### Texto de lectura
* * * * *

25 de octubre de 2022

La dialéctica hegeliana todavía no es una experiencia hermenéutica (pero se acerca)

Estamos acostumbrados a que en nuestras vidas haya novedades. Y, si las hay, si en nuestras vidas ha lugar para algo novedoso, es porque surge de lo acostumbrado, de lo rutinario. ¿Qué tiene de particular eso novedoso? Pues la novedad que emerge de la rutina nos ofrece una noticia de nuestro entorno diversa a la que teníamos por costumbre; por lo general, nos ayuda a corregir o a ampliar nuestro conocimiento, yendo más allá de lo que sabíamos o creíamos saber. Este diálogo con las cosas que nos ayudan a aumentar el conocimiento en contraste con lo sabido es el fundamento de la dialéctica, instituida como sabemos por Hegel. La novedad nos obliga a reconfigurar nuestro marco mental, a ampliarlo y a rearmarlo, creciendo tanto en conocimiento como en nuestra capacidad de conocer.

Hegel ―tal y como Heidegger y Gadamer se hicieron eco― no pensó la experiencia desde la dialéctica, lo que supondría imponer a la experiencia ya un marco pensado desde la razón, sino al revés, pensó la dialéctica desde la experiencia, posibilitando así la dialéctica como tal. Como explica el profesor Conill, para Hegel «la experiencia tiene la estructura de una inversión de la conciencia y precisamente por eso tiene carácter dialéctico». Es por esto que, para Gadamer, la experiencia posee un valor en su negatividad, en su oposición, que es lo que le dota de productividad.

* * * * *

### Datos proporcionados

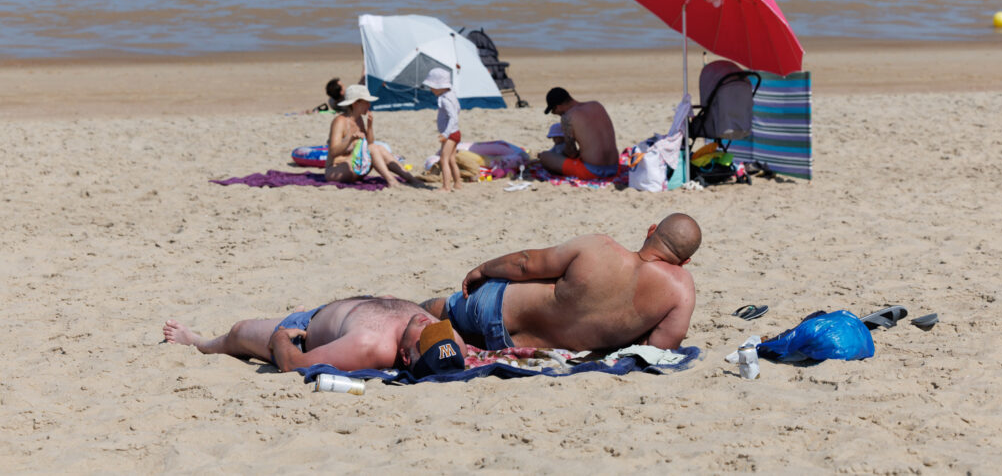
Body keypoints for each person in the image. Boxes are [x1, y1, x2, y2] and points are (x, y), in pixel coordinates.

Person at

* * * * *

### Preguntas de estudio
#1 En el texto sobre la dialéctica hegeliana, ¿qué es lo que, según Gadamer, posee un valor en su negatividad?
#2 Transcribe del texto sobre la dialéctica hegeliana el fragmento que empieza en "Hegel ―tal y" y termina en "dota de productividad.".

### Respuestas por tarea
#1 La experiencia.

#2
Hegel ―tal y como Heidegger y Gadamer se hicieron eco― no pensó la experiencia desde la dialéctica, lo que supondría imponer a la experiencia ya un marco pensado desde la razón, sino al revés, pensó la dialéctica desde la experiencia, posibilitando así la dialéctica como tal. Como explica el profesor Conill, para Hegel «la experiencia tiene la estructura de una inversión de la conciencia y precisamente por eso tiene carácter dialéctico». Es por esto que, para Gadamer, la experiencia posee un valor en su negatividad, en su oposición, que es lo que le dota de productividad.